/sentimentpy

A Python port of the #rstats sentimentr package

Primary LanguagePython

sentimentpy

Project Status: WIP – Initial development is in progress, but there has not yet been a stable, usable release suitable for the public. Build Status

Module Logo

sentimentpy is designed to quickly calculate text polarity sentiment at the sentence level. The user can aggregate these scores by grouping variable(s) using built-in aggregate functions.
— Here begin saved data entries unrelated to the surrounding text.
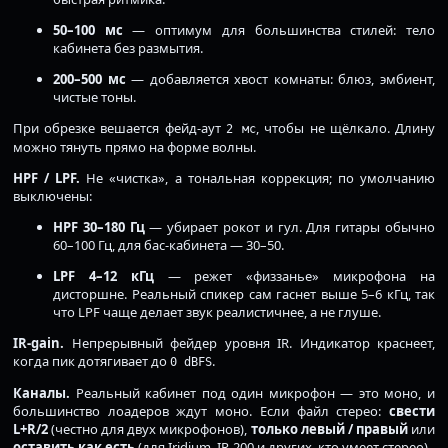
50–100 мс
— оптимум для большинства стилей: тело
кабинета без размытия.
200–500 мс
— добавляется хвост комнаты: блюз, эмбиент,
чистые тоны.
При обрезке вешается фейд-аут
, чтобы не щёлкало. Длину
2 мс
можно тянуть прямо на форме волны.
HPF / LPF.
Не «чистка», а тональная коррекция; по умолчанию
выключены:
HPF 30–180 Гц
— убирает рокот и гул. Для гитары обычно
60–100 Гц, для бас-кабинета — 30–50.
LPF 4–12 кГц
— режет «физзанье» микрофона на
дисторшне. Реальный спикер сам гаснет выше 5–6 кГц, так
что LPF чаще делает звук реалистичнее, а не глуше.
IR-gain.
Непрерывный фейдер уровня IR. Индикатор краснеет,
когда пик дотягивает до
.
0 dBFS
Каналы.
Реальный кабинет под один микрофон — это моно, и
большинство лоадеров ждут моно. Если файл стерео:
свести
L+R/2
(честно для двух микрофонов),
только левый / правый
или
оставить как есть
(для Iridium, IR-200 и других, кто умеет стерео).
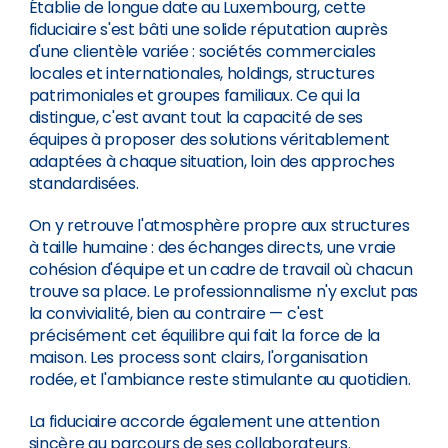
Établie de longue date au Luxembourg, cette
fiduciaire s'est bâti une solide réputation auprès
d'une clientèle variée : sociétés commerciales
locales et internationales, holdings, structures
patrimoniales et groupes familiaux. Ce qui la
distingue, c'est avant tout la capacité de ses
équipes à proposer des solutions véritablement
adaptées à chaque situation, loin des approches
standardisées.
On y retrouve l'atmosphère propre aux structures
à taille humaine : des échanges directs, une vraie
cohésion d'équipe et un cadre de travail où chacun
trouve sa place. Le professionnalisme n'y exclut pas
la convivialité, bien au contraire — c'est
précisément cet équilibre qui fait la force de la
maison. Les process sont clairs, l'organisation
rodée, et l'ambiance reste stimulante au quotidien.
La fiduciaire accorde également une attention
sincère au parcours de ses collaborateurs.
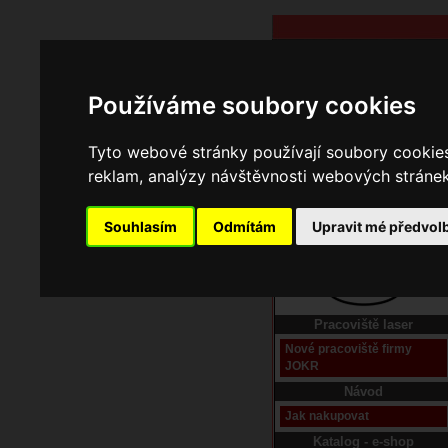
Používáme soubory cookies
Tyto webové stránky používají soubory cookies 
reklam, analýzy návštěvnosti webových stránek 
Souhlasím
Odmítám
Upravit mé předvol
Domů
Kontakt
Pracoviště laser
Nové pracoviště firmy
JOKR
Návod
Jak nakupovat
Katalog - e-shop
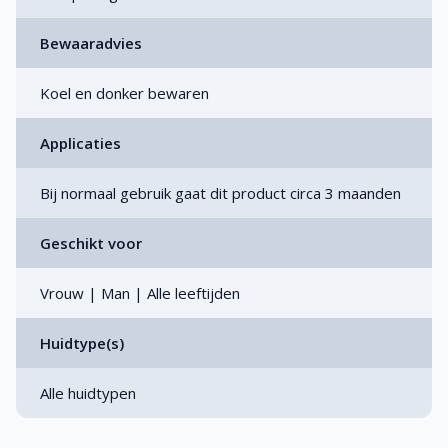
Bewaaradvies
Koel en donker bewaren
Applicaties
Bij normaal gebruik gaat dit product circa 3 maanden
Geschikt voor
Vrouw | Man | Alle leeftijden
Huidtype(s)
Alle huidtypen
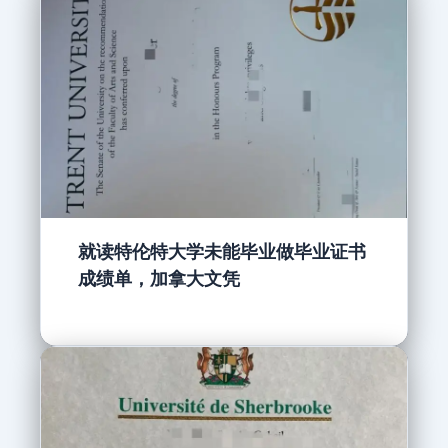
就读特伦特大学未能毕业做毕业证书
成绩单，加拿大文凭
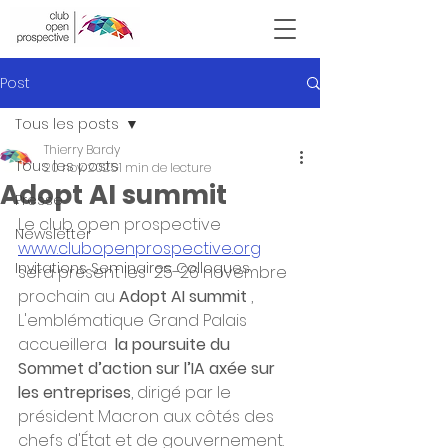
Victor Hugo
Post
Tous les posts
Thierry Bardy
Tous les posts
20 nov. 2025
1 min de lecture
Adopt AI summit
Presse
Le club open prospective 
Newsletter
www.clubopenprospective.org
Invitations Seminaires Colloques
sera présent les  25-26 novembre 
prochain au 
Adopt AI summit 
, 
L'emblématique Grand Palais 
accueillera 
 la poursuite du 
Sommet d’action sur l’IA axée sur 
les entreprises
, dirigé par le 
président Macron aux côtés des 
chefs d'État et de gouvernement. 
sentimentpy (a Python port of the R sentimentr package) is a response to my own needs with sentiment detection that were not addressed by the current R tools. My own polarity function in the R qdap package is slower on larger data sets. It is a dictionary lookup approach that tries to incorporate weighting for valence shifters (negation and amplifiers/deamplifiers). Matthew Jockers created the syuzhet R package that utilizes dictionary lookups for the Bing, NRC, and Afinn methods as well as a custom dictionary. He also utilizes a wrapper for the Stanford coreNLP which uses much more sophisticated analysis. Jocker's dictionary methods are fast but are more prone to error in the case of valence shifters. Jocker's addressed these critiques explaining that the method is good with regard to analyzing general sentiment in a piece of literature. He points to the accuracy of the Stanford detection as well. In my own work I need better accuracy than a simple dictionary lookup; something that considers valence shifters yet optimizes speed which the Stanford's parser does not. This leads to a trade off of speed vs. accuracy. Simply, sentimentpy attempts to balance accuracy and speed.

Installation

Currently, this is a GitHub package. To install use:

pip install git+https://github.com/trinker/sentimentpy

Sentence Splitting

import sentimentpy.split_sentences as ss

s = [
    ' I like you.  P.S. I like carrots too mrs. dunbar. Well let\'s go to 100th st. around the corner.   ',
    'Hello Dr. Livingstone.  How are you?',
    'This is sill an incomplete thou.'

]

ss.split_sentences(s)
['I like you.',
  'P.S. I like carrots too mrs. dunbar.',
  "Well let's go to 100th st. around the corner.",
  'Hello Dr. Livingstone.',
  'How are you?',
  'This is sill an incomplete thou.']
x = [
    " ".join(
        ["Mr. Brown comes! He says hello. i give him coffee.  i will ",
        "go at 5 p. m. eastern time.  Or somewhere in between!go there"
    ]),
    " ".join(
        ["Marvin K. Mooney Will You Please Go Now!", "The time has come.",
        "The time has come. The time is now. Just go. Go. GO!",
        "I don't care how."
    ])
]

ss.split_sentences(x)
['Mr. Brown comes!',
 'He says hello.',
 'i give him coffee.',
 'i will  go at 5 p.m. eastern time.',
 'Or somewhere in between!',
 'go there',
 'Marvin K. Mooney Will You Please Go Now!',
 'The time has come.',
 'The time has come.',
 'The time is now.',
 'Just go.',
 'Go.',
 'GO!',
 "I don't care how."]